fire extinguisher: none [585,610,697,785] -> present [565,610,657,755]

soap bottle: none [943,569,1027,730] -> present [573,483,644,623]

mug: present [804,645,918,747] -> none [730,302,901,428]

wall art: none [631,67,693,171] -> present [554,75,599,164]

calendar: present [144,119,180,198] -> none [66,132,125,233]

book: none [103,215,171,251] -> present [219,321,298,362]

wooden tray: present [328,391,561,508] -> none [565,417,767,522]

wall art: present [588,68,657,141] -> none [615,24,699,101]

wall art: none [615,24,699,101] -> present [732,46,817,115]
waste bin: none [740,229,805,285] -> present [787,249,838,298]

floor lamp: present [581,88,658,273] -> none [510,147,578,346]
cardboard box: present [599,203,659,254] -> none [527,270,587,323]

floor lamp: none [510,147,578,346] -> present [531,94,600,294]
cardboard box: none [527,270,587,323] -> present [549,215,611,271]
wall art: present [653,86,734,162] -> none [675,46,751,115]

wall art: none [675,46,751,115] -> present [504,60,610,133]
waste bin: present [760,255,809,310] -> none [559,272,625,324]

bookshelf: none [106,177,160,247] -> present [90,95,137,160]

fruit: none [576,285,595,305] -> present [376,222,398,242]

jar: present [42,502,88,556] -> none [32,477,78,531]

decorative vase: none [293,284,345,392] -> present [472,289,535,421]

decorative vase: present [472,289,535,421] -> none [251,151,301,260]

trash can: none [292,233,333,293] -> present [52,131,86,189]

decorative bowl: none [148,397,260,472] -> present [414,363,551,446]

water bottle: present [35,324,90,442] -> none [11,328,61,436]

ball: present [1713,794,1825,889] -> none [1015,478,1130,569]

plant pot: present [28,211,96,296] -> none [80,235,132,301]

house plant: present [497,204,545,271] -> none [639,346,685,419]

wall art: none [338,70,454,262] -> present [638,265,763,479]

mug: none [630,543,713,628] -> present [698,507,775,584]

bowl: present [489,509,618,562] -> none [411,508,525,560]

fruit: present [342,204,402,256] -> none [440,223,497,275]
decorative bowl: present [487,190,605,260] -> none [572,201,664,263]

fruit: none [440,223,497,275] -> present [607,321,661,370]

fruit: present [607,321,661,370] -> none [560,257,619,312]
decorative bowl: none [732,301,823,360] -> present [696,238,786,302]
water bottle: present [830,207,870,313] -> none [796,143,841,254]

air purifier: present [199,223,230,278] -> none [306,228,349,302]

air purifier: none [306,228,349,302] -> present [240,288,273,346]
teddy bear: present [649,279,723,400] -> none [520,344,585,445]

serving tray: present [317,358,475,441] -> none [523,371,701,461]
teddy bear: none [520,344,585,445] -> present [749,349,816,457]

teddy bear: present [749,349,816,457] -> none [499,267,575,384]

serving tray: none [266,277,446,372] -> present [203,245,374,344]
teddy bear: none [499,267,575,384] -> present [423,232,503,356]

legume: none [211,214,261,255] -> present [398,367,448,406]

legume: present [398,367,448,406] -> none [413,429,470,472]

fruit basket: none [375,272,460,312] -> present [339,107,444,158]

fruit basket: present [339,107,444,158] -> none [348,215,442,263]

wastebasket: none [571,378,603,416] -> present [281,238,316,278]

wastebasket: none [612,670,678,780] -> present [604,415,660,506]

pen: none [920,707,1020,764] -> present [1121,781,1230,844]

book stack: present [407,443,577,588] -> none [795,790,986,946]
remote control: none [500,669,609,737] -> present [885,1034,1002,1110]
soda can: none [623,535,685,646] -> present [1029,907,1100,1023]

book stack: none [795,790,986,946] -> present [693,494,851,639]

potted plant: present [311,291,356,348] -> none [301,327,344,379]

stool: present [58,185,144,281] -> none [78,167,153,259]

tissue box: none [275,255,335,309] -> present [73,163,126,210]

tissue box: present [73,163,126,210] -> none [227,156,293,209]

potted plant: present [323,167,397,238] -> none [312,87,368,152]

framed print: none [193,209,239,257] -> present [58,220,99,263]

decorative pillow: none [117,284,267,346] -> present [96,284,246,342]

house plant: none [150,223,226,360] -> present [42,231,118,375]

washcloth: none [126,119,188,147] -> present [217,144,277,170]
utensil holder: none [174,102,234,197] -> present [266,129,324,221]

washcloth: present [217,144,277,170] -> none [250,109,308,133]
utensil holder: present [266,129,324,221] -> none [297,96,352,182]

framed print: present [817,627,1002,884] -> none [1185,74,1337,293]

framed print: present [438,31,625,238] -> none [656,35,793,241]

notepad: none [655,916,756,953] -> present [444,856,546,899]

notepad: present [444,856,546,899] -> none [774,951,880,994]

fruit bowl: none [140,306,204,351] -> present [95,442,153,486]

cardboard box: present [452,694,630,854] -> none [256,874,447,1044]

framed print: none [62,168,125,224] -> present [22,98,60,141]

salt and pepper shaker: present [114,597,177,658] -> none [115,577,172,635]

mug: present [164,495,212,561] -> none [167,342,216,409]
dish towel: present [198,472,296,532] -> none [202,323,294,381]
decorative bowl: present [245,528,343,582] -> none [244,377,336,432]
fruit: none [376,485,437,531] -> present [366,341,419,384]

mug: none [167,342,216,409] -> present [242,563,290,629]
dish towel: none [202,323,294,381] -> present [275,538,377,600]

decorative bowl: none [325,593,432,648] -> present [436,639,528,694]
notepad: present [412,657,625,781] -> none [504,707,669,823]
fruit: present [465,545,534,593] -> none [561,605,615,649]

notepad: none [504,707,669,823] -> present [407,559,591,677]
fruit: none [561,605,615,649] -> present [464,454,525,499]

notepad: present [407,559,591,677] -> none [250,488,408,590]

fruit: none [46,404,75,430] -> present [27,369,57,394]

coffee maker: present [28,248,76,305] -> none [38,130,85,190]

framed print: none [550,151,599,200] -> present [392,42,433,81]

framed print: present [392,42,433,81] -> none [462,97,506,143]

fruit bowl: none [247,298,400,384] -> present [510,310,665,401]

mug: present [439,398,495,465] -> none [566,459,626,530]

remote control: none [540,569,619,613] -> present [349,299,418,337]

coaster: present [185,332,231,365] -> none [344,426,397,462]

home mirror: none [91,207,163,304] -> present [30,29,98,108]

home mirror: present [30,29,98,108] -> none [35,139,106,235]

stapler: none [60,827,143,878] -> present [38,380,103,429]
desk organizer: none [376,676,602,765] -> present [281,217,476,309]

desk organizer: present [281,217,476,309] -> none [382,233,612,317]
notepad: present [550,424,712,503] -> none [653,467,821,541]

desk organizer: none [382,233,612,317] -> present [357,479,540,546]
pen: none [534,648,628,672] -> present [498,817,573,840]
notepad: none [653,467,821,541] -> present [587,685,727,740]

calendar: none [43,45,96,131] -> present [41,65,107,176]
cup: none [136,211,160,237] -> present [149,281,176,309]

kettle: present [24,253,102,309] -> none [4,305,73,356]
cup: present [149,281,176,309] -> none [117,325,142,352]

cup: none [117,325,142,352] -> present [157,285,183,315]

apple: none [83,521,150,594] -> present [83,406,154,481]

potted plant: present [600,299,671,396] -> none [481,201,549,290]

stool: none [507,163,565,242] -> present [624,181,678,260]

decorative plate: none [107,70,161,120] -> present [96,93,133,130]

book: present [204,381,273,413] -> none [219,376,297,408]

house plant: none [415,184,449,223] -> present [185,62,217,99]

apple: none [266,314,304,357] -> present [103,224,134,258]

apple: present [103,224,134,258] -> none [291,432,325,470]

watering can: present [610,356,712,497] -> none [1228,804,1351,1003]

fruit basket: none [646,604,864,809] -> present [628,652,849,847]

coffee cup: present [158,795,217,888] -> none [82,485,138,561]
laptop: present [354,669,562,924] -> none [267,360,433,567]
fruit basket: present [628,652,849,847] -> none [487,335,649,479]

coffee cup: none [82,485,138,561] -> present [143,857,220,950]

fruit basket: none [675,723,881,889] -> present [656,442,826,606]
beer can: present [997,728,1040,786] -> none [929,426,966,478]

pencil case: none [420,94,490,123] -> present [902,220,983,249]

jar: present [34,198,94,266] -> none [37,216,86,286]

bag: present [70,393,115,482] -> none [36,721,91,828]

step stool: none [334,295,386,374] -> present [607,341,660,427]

--

▸ YOUR INSTRUCTIONS: Your task is to retype the entries verbatim, starting with the line that holds "framed print: present [438,31,625,238]" and stopping after the line that holds "fruit bowl: none [140,306,204,351]".

▸ OUTPUT OF THE EXERCISE:
framed print: present [438,31,625,238] -> none [656,35,793,241]

notepad: none [655,916,756,953] -> present [444,856,546,899]

notepad: present [444,856,546,899] -> none [774,951,880,994]

fruit bowl: none [140,306,204,351] -> present [95,442,153,486]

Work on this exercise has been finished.